> [Description of the task]:
Retype everything from the start of the items down through the line containing "Next charge: $30.00 on Sep 6, 2026", leaving the pictures out.

-------

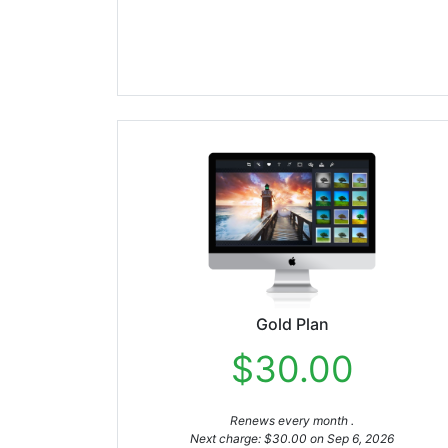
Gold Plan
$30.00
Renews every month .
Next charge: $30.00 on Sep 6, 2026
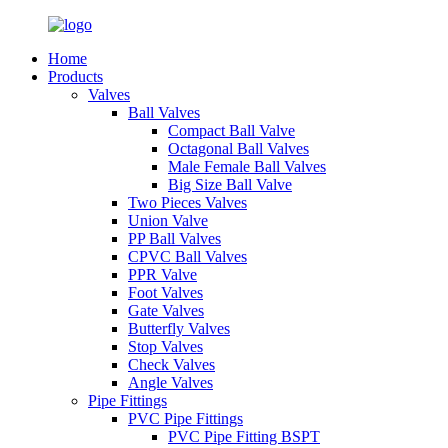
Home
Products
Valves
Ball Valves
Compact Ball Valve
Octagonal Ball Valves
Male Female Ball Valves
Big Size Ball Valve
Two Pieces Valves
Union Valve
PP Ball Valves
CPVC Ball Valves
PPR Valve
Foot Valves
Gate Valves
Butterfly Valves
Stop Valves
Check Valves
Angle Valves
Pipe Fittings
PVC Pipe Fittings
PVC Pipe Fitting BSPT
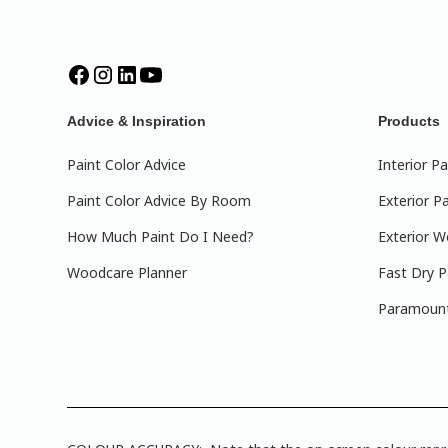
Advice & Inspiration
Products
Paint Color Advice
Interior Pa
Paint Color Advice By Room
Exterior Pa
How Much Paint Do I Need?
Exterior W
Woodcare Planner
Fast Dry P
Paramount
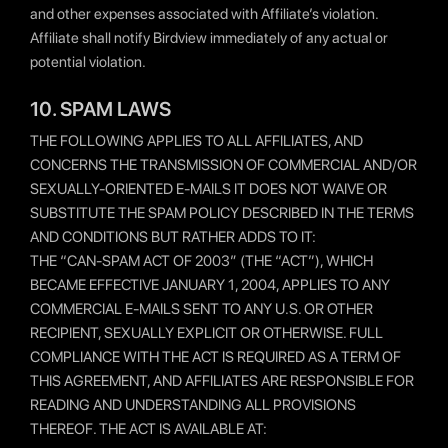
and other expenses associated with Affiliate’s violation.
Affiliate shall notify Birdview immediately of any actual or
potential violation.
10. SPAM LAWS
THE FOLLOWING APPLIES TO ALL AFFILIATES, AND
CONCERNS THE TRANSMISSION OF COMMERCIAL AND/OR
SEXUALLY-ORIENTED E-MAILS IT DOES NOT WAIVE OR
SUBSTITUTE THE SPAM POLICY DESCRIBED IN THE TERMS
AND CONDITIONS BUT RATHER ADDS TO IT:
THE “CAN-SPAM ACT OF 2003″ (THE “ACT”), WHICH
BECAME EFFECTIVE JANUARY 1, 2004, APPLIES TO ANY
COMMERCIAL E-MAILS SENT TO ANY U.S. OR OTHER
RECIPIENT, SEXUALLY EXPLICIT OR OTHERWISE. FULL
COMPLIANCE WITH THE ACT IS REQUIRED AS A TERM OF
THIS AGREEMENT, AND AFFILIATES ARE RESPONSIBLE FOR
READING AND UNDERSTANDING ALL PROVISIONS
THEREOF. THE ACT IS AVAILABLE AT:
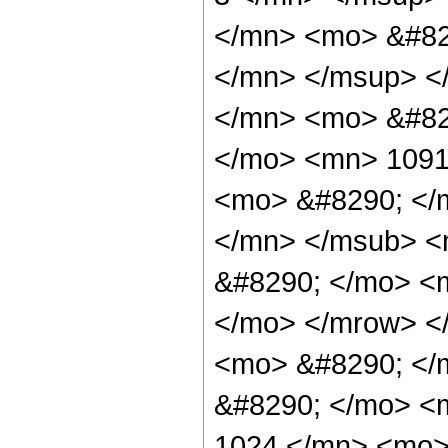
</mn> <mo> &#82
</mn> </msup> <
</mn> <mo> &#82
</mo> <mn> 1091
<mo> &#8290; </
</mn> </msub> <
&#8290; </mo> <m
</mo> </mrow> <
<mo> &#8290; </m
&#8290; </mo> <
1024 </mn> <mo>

-------

> [Task answer]:
Gold Plan
$30.00
Renews every month .
Next charge: $30.00 on Sep 6, 2026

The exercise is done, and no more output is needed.